WREG.RoI: Region-of-Influence Regression (WREG)
In USGS-R/WREG: USGS WREG v. 2.02

Description Usage Arguments Details Value Examples

WREG.ROI implements region-of-influence regression in the WREG framework.

WREG.RoI(Y, X, Reg, transY = NA, recordLengths = NA, LP3 = NA,
  regSkew = FALSE, alpha = 0.01, theta = 0.98, BasinChars = NA,
  MSEGR = NA, TY = 2, Peak = T, ROI = c("PRoI", "GRoI", "HRoI"),
  n = NA, D = 250, DistMeth = 2, Legacy = FALSE)

`Y`	The dependent variable of interest, with any transformations already applied.
`X`	The independent variables in the regression, with any transformations already applied. Each row represents a site and each column represents a particular independe variable. (If a leading constant is used, it should be included here as a leading column of ones.) The rows must be in the same order as the dependent variables in `Y`.
`Reg`	A string indicating which type of regression should be applied. The options include: “OLS” for ordinary least-squares regression, “WLS” for weighted least-squares regression, “GLS” for generalized least-squares regression, with no uncertainty in regional skew and “GLSskew” for generalized least-squares regression with uncertainty in regional skew. (In the case of “GLSskew”, the uncertainty in regional skew must be provided as the mean squared error in regional skew.)
`transY`	A required character string indicating if the the dependentvariable was transformed by the common logarithm ('log10'), transformed by the natural logarithm ('ln') or untransformed ('none').
`recordLengths`	This input is required for “WLS”, “GLS” and “GLSskew”. For “GLS” and “GLSskew”, `recordLengths` should be a matrix whose rows and columns are in the same order as `Y`. Each `(r,c)` element represents the length of concurrent record between sites `r` and `c`. The diagonal elements therefore represent each site's full record length. For “WLS”, the only the at-site record lengths are needed. In the case of “WLS”, `recordLengths` can be a vector or the matrix described for “GLS” and “GLSskew”.
`LP3`	A dataframe containing the fitted Log-Pearson Type III standard deviate, standard deviation and skew for each site. The names of this data frame are `S`, `K` and `G`. For “GLSskew”, the regional skew value must also be provided in a variable called `GR`. The order of the rows must be the same as `Y`.
`regSkew`	A logical vector indicating if regional skews are provided with an adjustment required for uncertainty therein (`TRUE`). The default is `FALSE`.
`alpha`	A number, required only for “GLS” and “GLSskew”. `alpha` is a parameter used in the estimated cross-correlation between site records. See equation 20 in the WREG v. 1.05 manual. The arbitrary, default value is 0.01. The user should fit a different value as needed.
`theta`	A number, required only for “GLS” and “GLSskew”. `theta` is a parameter used in the estimated cross-correlation between site records.
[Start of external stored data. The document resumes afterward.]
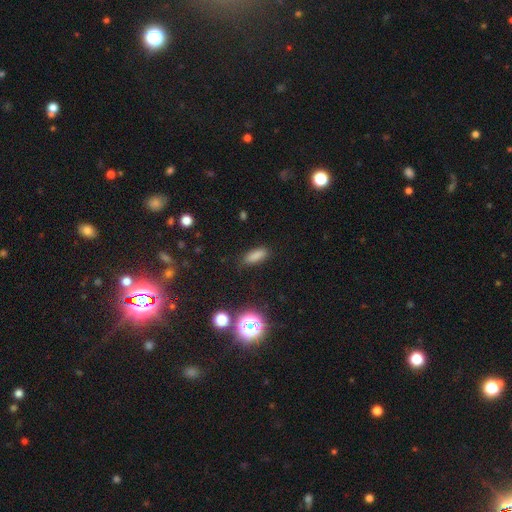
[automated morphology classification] smooth 80%, star or artifact 14%, featured or disk 6%. Down the decision tree: how rounded — in between (72%); merging — none (79%).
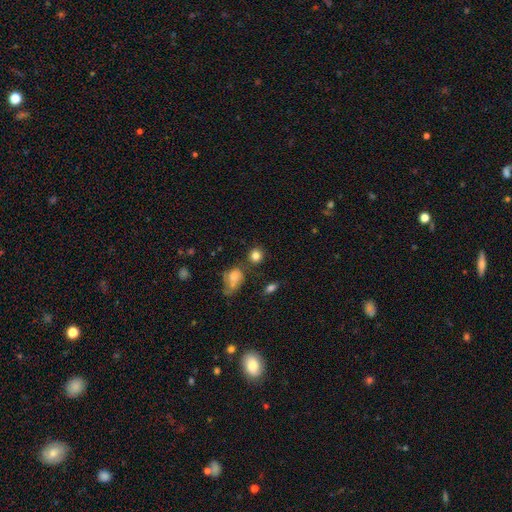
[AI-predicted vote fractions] Smooth or featured: smooth — 82% (star or artifact — 10%)
How rounded: round — 82% (in between — 16%)
Merging: none — 72% (minor disturbance — 12%)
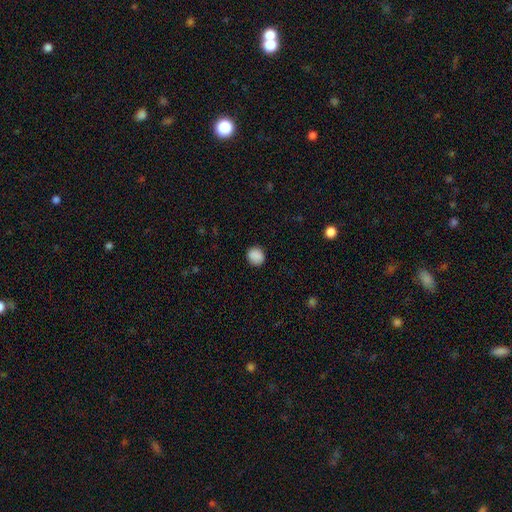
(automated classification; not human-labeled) Smooth or featured?
  - smooth: 88% *
  - star or artifact: 9%
  - featured or disk: 3%
How rounded?
  - round: 84% *
  - in between: 15%
  - cigar-shaped: 1%
Merging?
  - none: 89% *
  - minor disturbance: 8%
  - major disturbance: 2%
  - merger: 1%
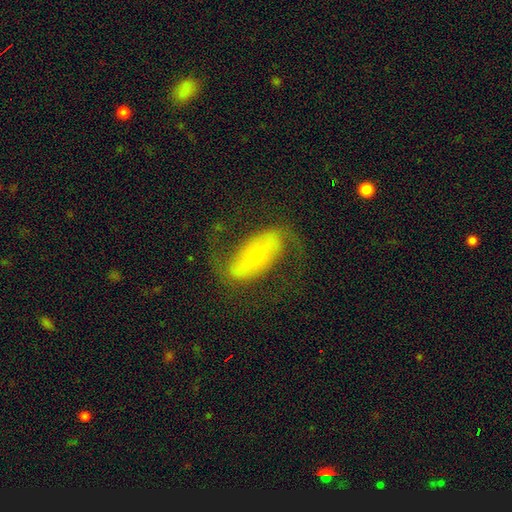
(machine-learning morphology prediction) Smooth or featured? Predicted: featured or disk (p=0.79). Edge-on disk? Predicted: no (p=0.93). Bar? Predicted: strong (p=0.45). Spiral arms? Predicted: yes (p=0.87). Spiral winding? Predicted: medium (p=0.44). Spiral arm count? Predicted: 2 (p=0.90). Bulge size? Predicted: small (p=0.61). Merging? Predicted: none (p=0.73).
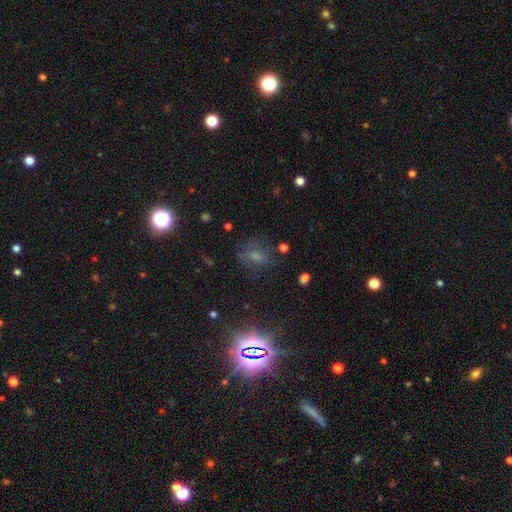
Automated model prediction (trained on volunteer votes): Q: Smooth or featured?
A: smooth (55%); runner-up: star or artifact (30%)
Q: How rounded?
A: round (52%); runner-up: in between (46%)
Q: Merging?
A: none (68%); runner-up: minor disturbance (18%)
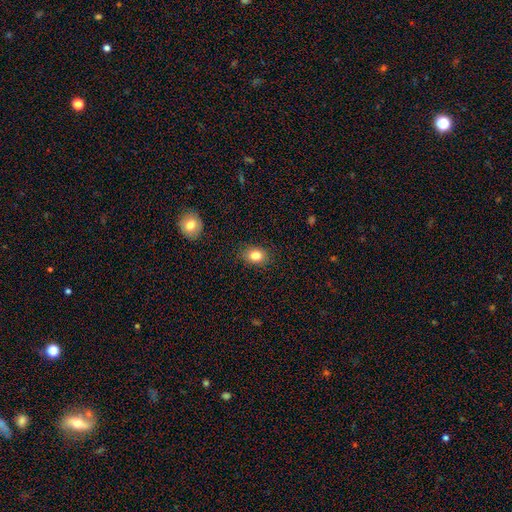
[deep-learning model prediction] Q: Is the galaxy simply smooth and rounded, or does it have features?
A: smooth — 82%.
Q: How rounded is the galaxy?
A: in between — 57%.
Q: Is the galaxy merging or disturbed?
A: none — 87%.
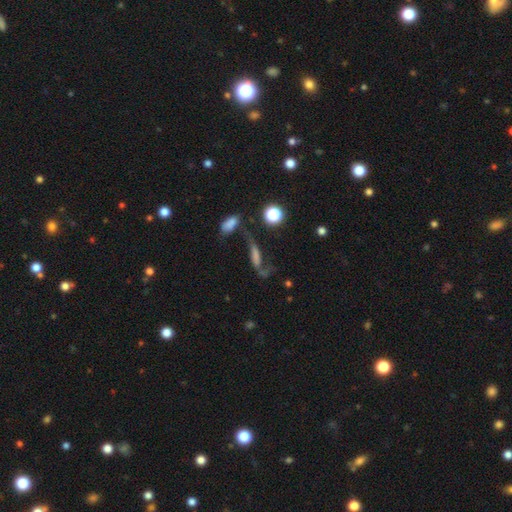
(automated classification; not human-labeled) featured or disk 47%, smooth 32%, star or artifact 20%. Down the decision tree: merging — none (47%).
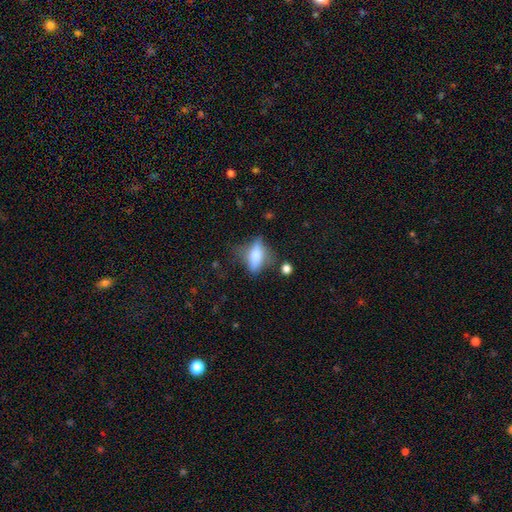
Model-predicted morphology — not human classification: A smooth galaxy with no disk features (60%) that is in between round and cigar-shaped (66%).

Vote fractions:
- Smooth or featured? smooth: 60% / featured or disk: 31% / star or artifact: 10%
- How rounded? in between: 66% / cigar-shaped: 28% / round: 6%
- Merging? none: 53% / minor disturbance: 26% / major disturbance: 16% / merger: 5%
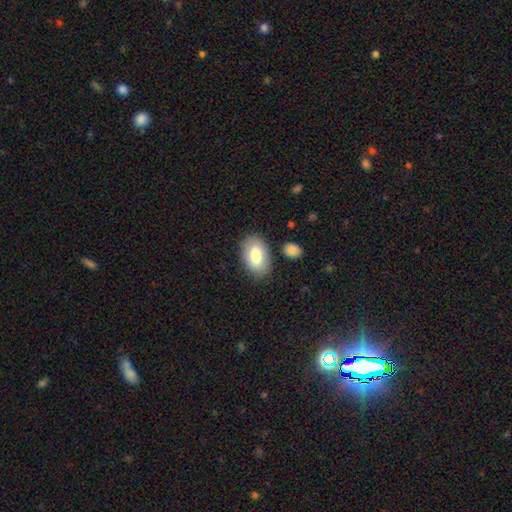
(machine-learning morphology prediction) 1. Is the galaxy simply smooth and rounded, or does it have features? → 81% smooth, 13% featured or disk, 6% star or artifact.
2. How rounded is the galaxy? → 93% in between, 5% round, 1% cigar-shaped.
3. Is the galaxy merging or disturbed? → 82% none, 11% minor disturbance, 4% merger, 3% major disturbance.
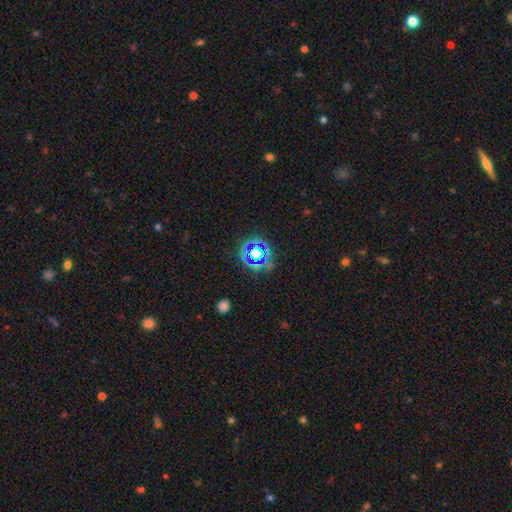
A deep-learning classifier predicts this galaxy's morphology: smooth-or-featured: star or artifact: 58% | smooth: 30% | featured or disk: 12%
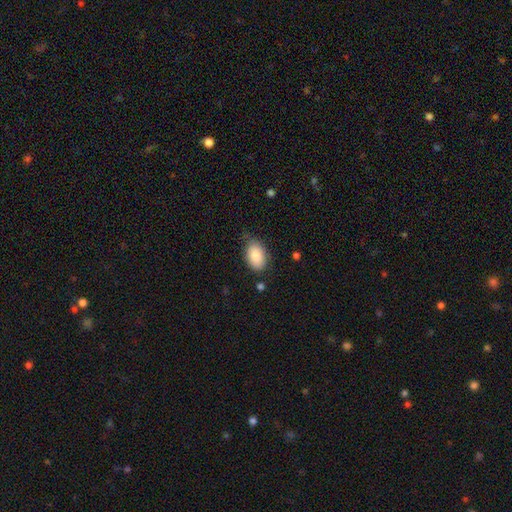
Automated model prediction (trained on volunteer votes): The model was most divided on "merging": none: 68%, minor disturbance: 25%, major disturbance: 5%, merger: 2%. More confident: how rounded — in between (92%); smooth or featured — smooth (87%).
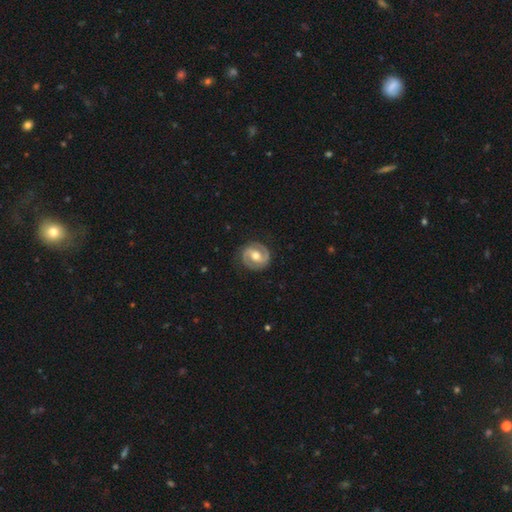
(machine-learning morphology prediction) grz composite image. It shows a featured or disk galaxy (81%) with a weak bar (46%), 2 (92%) medium (44%) spiral arms (91%) and a moderate central bulge (76%). Merging: none (87%).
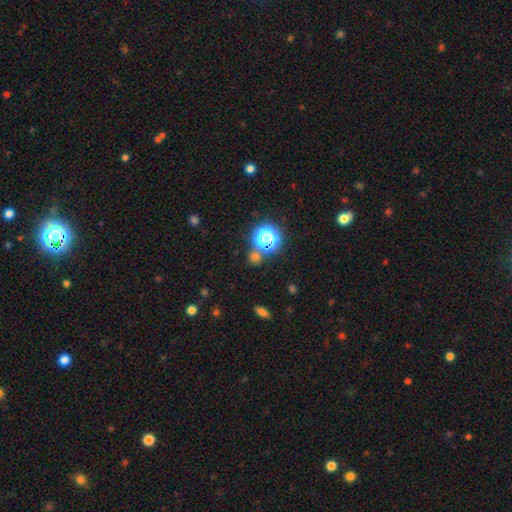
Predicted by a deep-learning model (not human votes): This appears to be a star or artifact, not a galaxy (54%).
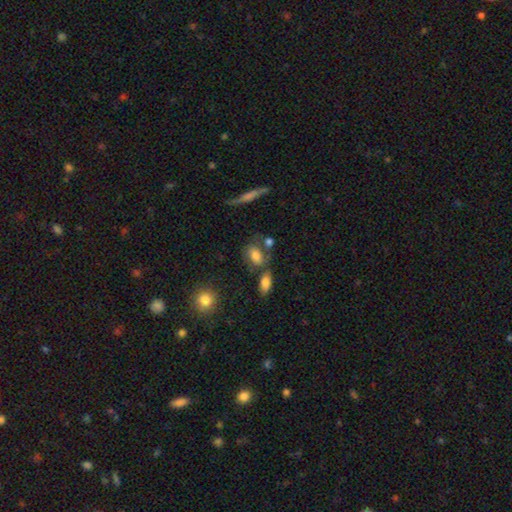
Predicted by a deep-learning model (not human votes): The model was most divided on "merging": none: 52%, merger: 21%, minor disturbance: 18%, major disturbance: 9%. More confident: how rounded — in between (80%); smooth or featured — smooth (71%).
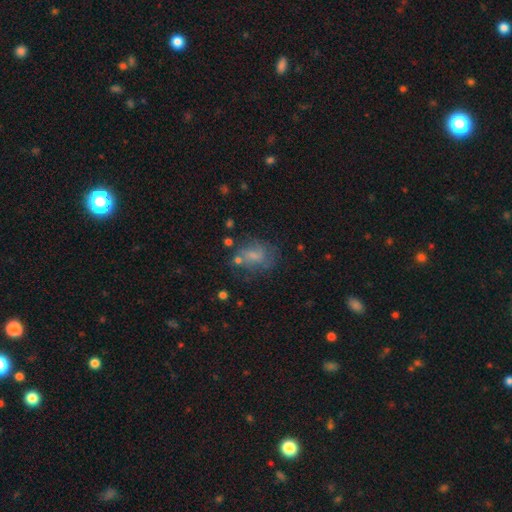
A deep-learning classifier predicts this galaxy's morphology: A smooth galaxy with no disk features (50%) that is in between round and cigar-shaped (66%).

Vote fractions:
- Smooth or featured? smooth: 50% / featured or disk: 33% / star or artifact: 17%
- How rounded? in between: 66% / round: 30% / cigar-shaped: 3%
- Merging? none: 51% / minor disturbance: 22% / major disturbance: 18% / merger: 9%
See equation 20 in the WREG v. 1.05 manual. The arbitrary, default value is 0.98. The user should fit a different value as needed.
`BasinChars`	A dataframe containing three variables: `StationID` is the numerical identifier (without a leading zero) of each site, `Lat` is the latitude of the site, in decimal degrees, and `Long` is the longitude of the site, in decimal degrees. The sites must be presented in the same order as `Y`. Required only for “GLS”.
`MSEGR`	A number. The mean squared error of the regional skew.
`TY`	A number. The return period of the event being modeled. Required only for “GLSskew”. The default value is `2`. (See the `Legacy` details below.)
`Peak`	A logical. Indicates if the event being modeled is a peak flow event or a low-flow event. `TRUE` indicates a peak flow, while `FALSE` indicates a low-flow event.
`ROI`	A string indicating how to define the region of influence. “PRoI” signifies physiographic, independent or predictor-variable region of influence. “GRoI” calls for a geographic region of influence. “HRoI” requests a hybrid region of influence. Details on each approach are provided in the manual for WREG v. 1.0.
`n`	The number of sites to include in the region of influence.
`D`	Required for “HRoI”, the geographic limit within which to search for a physiographic region of influence. In WREG v. 1.05 (see `Legacy` below), this is interpretted in meters. Elsewise, this is interpretted as miles.
`DistMeth`	Required for “GLS” and “GLSskew”. A value of `1` indicates that the "Nautical Mile" approximation should be used to calculate inter-site distances. A value of `2` designates the Haversine approximation. See `Dist.WREG`. The default value is `2`. (See the `Legacy` details below.)
`Legacy`	A logical. A value of `TRUE` forces the WREG program to behave identically to WREG v. 1.05, with BUGS and all. It will force `TY=2` and `DistMeth=1`. For ROI regressions, it will also require a specific calculation for weighing matrices in “WLS” (`Omega.WLS.ROImatchMatLab`), “GLS”, and “GLSskew” (see `Omega.GLS.ROImatchMatLab`). `Legacy` also forces the distance limit `D` to be interpretted in meters.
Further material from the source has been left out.